::: PROVIDED ENTRIES :::

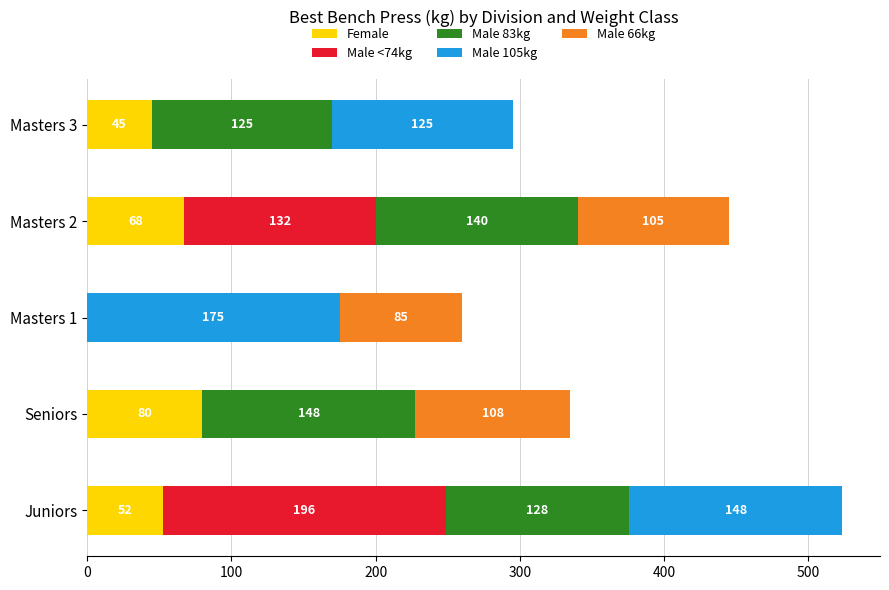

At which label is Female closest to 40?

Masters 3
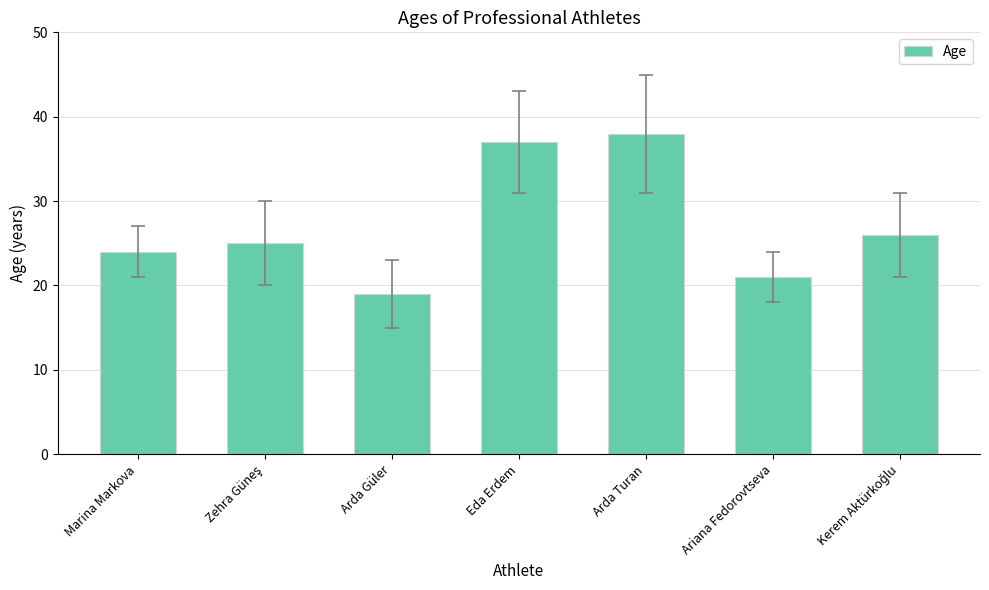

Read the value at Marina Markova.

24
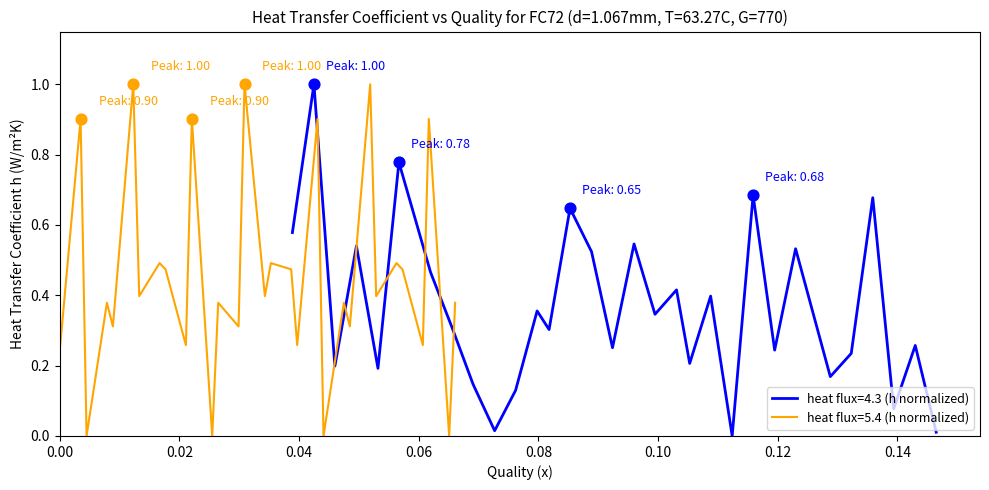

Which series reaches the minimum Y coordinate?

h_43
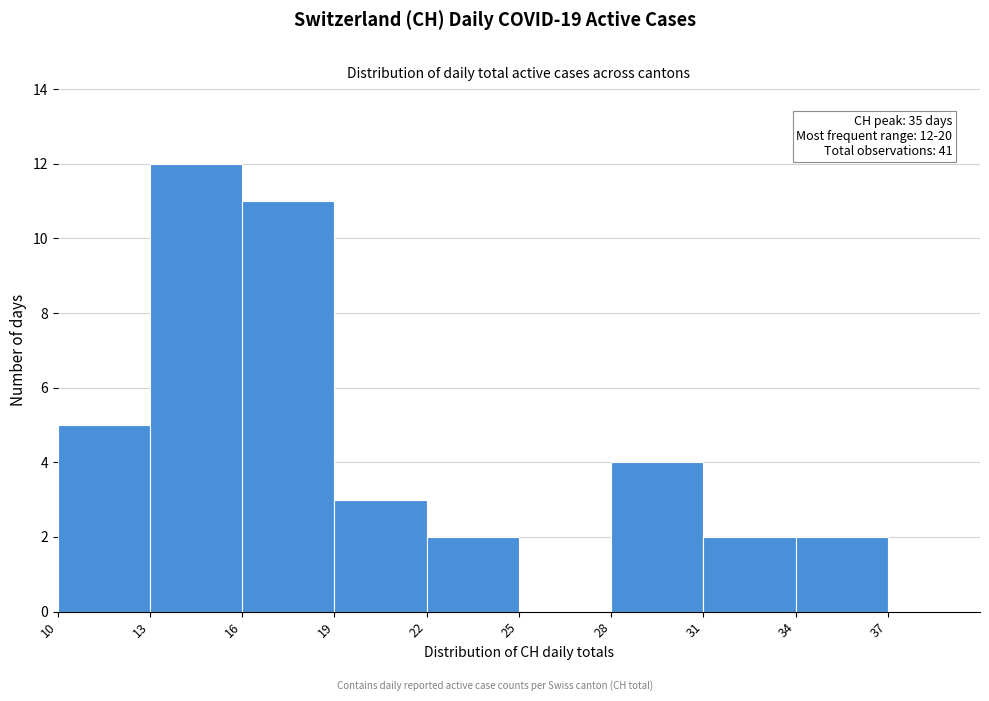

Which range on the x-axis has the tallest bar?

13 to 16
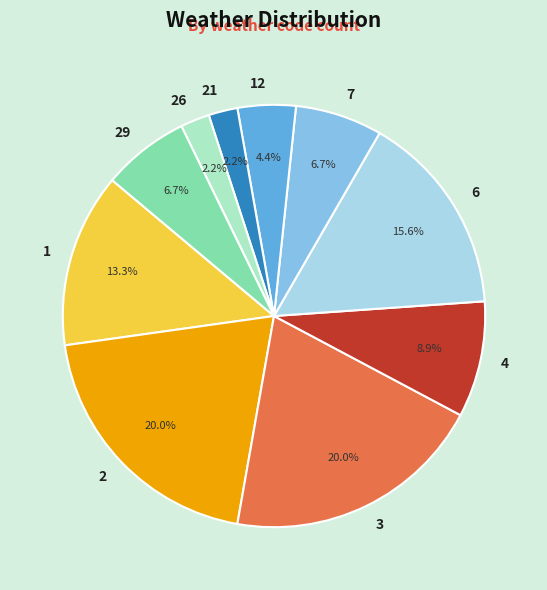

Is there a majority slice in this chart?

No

:::

= EXERCISE =
Copy out all of the lines above word for word, without the pictures.

= TASK RESULT =
At which label is Female closest to 40?

Masters 3

Read the value at Marina Markova.

24

Which series reaches the minimum Y coordinate?

h_43

Which range on the x-axis has the tallest bar?

13 to 16

Is there a majority slice in this chart?

No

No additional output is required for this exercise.